(WHAT IS EXPECTED):
Within the records below, how many lines hold the word "implementing"? Only the number should be returned.

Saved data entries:
---+---

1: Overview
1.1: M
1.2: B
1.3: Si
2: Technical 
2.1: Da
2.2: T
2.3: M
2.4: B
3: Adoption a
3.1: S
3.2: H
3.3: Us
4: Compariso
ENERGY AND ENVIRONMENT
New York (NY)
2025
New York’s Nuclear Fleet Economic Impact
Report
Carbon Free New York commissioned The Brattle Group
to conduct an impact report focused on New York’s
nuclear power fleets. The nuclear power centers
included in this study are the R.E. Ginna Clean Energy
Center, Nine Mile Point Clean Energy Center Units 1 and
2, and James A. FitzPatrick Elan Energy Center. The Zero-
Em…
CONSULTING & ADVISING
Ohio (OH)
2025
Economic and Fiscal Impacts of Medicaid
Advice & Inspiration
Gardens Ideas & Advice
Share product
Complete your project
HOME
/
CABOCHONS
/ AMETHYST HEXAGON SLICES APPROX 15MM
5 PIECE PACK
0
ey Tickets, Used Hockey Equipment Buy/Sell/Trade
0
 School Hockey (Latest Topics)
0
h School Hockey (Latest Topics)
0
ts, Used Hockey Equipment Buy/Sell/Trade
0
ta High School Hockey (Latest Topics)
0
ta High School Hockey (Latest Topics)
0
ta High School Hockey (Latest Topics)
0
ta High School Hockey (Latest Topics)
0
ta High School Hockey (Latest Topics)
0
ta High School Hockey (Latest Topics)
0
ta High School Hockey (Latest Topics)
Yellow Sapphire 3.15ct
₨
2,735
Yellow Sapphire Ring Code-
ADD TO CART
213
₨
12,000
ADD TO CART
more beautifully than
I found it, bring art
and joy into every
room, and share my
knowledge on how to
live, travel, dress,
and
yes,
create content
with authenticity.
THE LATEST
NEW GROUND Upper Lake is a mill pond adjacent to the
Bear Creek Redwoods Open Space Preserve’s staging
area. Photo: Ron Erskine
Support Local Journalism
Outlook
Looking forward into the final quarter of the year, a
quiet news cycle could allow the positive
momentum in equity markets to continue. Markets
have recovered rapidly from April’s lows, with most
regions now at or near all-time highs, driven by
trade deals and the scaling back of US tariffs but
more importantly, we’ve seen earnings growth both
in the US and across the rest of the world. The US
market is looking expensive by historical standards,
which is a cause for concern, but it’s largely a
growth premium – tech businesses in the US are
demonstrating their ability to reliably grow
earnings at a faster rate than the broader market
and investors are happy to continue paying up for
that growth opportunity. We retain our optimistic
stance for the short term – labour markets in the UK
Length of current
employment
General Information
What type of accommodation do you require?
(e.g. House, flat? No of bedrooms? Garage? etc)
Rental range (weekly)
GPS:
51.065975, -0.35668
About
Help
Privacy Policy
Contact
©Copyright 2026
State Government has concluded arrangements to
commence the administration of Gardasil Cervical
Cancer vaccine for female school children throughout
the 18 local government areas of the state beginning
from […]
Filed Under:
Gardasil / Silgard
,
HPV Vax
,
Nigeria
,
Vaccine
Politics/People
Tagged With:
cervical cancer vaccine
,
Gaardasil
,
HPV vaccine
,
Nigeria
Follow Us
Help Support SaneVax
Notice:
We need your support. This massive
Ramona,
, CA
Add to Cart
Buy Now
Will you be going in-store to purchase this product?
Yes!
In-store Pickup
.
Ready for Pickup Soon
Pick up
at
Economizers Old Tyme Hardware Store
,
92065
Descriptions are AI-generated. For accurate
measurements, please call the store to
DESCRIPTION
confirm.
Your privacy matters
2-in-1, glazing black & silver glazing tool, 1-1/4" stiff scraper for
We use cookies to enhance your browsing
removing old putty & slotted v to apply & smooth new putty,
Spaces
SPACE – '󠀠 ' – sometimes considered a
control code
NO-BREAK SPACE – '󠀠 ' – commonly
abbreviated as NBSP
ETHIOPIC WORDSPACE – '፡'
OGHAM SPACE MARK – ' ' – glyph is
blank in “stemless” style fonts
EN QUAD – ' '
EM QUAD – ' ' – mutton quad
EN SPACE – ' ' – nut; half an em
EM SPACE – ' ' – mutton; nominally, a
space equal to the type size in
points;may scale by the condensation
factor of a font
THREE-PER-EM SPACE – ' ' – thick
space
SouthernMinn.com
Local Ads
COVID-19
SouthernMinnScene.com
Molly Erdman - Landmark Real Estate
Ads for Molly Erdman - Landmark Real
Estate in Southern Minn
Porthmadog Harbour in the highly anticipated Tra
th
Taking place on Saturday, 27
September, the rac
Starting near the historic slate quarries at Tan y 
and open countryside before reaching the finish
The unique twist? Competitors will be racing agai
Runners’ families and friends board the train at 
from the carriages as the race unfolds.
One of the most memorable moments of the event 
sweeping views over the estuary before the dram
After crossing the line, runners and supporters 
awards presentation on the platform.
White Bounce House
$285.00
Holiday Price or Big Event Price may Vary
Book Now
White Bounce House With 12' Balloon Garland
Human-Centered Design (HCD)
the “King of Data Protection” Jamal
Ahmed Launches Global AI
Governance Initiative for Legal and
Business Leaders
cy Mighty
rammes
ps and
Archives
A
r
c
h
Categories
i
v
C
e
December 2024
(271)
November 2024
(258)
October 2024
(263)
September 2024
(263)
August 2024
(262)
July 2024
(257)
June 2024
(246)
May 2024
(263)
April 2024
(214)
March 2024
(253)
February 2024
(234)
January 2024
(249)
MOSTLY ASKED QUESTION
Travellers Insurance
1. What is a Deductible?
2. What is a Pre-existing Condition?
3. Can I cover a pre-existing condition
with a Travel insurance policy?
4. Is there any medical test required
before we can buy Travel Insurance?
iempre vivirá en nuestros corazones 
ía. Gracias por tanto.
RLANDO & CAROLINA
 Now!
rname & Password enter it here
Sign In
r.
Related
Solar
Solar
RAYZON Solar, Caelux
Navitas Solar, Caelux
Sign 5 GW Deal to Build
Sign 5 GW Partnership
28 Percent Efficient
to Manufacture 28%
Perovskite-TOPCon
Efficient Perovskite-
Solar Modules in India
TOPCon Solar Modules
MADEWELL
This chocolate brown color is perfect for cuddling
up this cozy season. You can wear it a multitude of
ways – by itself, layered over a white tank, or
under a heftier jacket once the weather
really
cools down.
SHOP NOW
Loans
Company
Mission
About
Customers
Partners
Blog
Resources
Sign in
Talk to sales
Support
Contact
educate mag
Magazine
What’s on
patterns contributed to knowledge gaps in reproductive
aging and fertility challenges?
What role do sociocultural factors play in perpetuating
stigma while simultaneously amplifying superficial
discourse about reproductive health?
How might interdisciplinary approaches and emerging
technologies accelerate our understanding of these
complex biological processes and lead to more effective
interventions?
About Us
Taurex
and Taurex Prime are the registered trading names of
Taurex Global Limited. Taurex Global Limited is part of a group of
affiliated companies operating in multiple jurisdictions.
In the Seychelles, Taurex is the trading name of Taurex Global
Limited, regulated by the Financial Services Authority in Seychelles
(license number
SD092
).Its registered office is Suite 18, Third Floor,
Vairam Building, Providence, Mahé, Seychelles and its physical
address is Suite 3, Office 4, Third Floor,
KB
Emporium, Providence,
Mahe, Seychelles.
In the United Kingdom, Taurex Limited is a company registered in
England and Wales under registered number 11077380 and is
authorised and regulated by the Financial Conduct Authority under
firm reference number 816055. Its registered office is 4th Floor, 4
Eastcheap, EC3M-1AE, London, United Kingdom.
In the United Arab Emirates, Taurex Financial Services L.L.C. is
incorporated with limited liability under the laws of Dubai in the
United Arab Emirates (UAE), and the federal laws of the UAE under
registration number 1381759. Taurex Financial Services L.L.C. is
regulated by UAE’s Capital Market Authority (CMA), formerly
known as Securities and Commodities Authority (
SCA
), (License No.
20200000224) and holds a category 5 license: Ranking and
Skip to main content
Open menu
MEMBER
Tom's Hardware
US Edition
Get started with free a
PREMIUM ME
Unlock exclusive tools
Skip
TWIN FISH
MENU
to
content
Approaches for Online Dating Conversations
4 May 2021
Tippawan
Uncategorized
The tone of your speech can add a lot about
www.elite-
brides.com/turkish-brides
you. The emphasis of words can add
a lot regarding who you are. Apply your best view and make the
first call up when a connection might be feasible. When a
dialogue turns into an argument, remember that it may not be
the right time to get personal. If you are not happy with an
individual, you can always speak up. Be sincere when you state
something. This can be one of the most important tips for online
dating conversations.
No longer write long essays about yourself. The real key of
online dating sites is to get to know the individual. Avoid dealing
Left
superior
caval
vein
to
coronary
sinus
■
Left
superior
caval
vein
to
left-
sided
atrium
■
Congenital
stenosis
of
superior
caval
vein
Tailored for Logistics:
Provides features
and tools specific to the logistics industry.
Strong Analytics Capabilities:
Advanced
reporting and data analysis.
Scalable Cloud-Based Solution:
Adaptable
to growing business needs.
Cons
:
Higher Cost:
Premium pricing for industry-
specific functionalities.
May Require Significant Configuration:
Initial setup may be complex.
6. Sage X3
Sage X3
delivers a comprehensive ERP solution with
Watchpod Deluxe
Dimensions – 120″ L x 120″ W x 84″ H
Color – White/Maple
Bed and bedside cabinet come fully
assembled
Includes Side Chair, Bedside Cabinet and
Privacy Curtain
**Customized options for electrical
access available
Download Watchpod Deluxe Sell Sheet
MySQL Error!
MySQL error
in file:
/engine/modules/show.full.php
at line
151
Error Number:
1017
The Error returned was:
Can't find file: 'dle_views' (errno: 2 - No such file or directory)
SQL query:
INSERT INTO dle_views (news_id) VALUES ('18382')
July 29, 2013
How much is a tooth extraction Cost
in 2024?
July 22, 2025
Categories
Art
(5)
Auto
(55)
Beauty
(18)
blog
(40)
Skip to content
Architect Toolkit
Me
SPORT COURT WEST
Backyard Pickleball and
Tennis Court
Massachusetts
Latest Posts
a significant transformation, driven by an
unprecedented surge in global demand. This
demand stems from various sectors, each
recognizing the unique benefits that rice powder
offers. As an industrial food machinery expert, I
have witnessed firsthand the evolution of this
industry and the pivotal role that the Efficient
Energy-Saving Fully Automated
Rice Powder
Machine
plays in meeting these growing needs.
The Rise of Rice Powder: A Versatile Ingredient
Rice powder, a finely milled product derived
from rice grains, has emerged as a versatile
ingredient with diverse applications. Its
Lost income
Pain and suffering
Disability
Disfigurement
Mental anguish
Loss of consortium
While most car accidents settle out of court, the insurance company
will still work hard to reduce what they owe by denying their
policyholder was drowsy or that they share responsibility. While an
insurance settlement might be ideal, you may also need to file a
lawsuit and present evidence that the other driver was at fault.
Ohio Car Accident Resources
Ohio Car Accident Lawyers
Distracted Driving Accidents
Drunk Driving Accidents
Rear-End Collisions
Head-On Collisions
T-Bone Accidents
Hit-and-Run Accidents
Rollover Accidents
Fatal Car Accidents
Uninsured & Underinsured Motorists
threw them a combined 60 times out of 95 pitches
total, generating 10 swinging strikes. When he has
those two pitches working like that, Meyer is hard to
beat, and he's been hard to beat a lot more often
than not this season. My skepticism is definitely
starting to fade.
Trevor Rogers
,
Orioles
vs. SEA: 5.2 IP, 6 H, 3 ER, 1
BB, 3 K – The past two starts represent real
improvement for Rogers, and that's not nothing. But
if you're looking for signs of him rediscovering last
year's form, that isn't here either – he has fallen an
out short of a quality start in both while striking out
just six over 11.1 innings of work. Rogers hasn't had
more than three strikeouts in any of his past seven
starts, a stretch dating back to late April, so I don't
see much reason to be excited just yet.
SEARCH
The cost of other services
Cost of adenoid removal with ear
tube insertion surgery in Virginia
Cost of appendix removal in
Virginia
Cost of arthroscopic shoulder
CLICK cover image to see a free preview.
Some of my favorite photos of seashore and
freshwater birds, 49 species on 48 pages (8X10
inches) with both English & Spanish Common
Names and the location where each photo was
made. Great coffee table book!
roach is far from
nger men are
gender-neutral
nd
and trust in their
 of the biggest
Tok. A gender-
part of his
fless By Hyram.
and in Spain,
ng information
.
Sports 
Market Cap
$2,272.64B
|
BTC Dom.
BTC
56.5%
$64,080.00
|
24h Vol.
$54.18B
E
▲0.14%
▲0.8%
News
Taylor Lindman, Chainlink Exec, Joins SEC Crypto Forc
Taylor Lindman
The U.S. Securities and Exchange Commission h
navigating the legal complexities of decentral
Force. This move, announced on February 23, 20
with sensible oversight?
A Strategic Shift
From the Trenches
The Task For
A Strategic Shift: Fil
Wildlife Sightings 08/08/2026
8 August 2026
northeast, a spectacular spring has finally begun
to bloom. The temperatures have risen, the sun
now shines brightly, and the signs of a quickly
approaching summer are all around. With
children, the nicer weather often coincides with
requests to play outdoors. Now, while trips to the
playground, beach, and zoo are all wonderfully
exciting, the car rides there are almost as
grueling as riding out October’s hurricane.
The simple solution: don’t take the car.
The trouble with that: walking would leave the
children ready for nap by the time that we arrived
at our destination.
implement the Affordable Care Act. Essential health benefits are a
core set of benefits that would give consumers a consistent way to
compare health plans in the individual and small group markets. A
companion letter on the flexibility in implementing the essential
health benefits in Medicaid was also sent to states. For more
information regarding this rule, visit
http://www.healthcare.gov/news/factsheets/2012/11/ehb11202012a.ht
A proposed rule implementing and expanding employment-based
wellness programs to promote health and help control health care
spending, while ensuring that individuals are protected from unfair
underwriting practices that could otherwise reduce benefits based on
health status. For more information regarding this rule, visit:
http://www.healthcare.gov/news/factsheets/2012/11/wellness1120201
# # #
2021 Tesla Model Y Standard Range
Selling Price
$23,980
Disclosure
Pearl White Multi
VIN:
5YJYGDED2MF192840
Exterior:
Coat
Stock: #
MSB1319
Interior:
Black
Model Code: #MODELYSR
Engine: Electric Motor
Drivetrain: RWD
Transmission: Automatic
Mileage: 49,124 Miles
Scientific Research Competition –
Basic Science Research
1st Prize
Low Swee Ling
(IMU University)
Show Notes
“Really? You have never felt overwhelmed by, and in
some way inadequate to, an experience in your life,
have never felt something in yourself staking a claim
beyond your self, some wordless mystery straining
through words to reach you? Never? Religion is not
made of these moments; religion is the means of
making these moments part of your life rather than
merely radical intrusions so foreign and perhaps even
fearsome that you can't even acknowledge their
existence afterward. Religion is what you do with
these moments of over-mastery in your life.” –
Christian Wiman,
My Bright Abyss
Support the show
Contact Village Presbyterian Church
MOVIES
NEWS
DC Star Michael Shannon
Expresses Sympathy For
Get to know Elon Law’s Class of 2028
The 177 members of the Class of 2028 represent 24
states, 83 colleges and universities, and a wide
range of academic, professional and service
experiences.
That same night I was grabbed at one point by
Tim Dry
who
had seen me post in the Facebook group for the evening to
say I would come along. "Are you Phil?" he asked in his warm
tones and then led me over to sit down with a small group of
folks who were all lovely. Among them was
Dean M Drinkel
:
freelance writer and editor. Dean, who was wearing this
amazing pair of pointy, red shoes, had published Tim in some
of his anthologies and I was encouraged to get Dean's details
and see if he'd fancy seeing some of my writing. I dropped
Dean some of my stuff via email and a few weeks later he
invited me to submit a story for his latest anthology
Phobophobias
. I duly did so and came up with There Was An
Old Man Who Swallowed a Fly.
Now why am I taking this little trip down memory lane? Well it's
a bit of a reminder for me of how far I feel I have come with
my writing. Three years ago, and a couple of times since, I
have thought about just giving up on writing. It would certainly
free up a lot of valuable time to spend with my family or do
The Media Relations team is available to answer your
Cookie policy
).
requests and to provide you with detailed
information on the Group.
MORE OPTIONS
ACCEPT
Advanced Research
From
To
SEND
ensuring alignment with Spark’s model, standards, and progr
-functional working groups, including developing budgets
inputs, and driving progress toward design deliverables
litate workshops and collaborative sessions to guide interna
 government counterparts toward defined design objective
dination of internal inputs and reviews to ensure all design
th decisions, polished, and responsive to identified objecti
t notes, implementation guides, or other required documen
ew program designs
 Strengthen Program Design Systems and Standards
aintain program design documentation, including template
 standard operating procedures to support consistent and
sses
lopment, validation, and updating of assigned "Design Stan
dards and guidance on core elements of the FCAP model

---+---

(WRITTEN SOLUTION):
2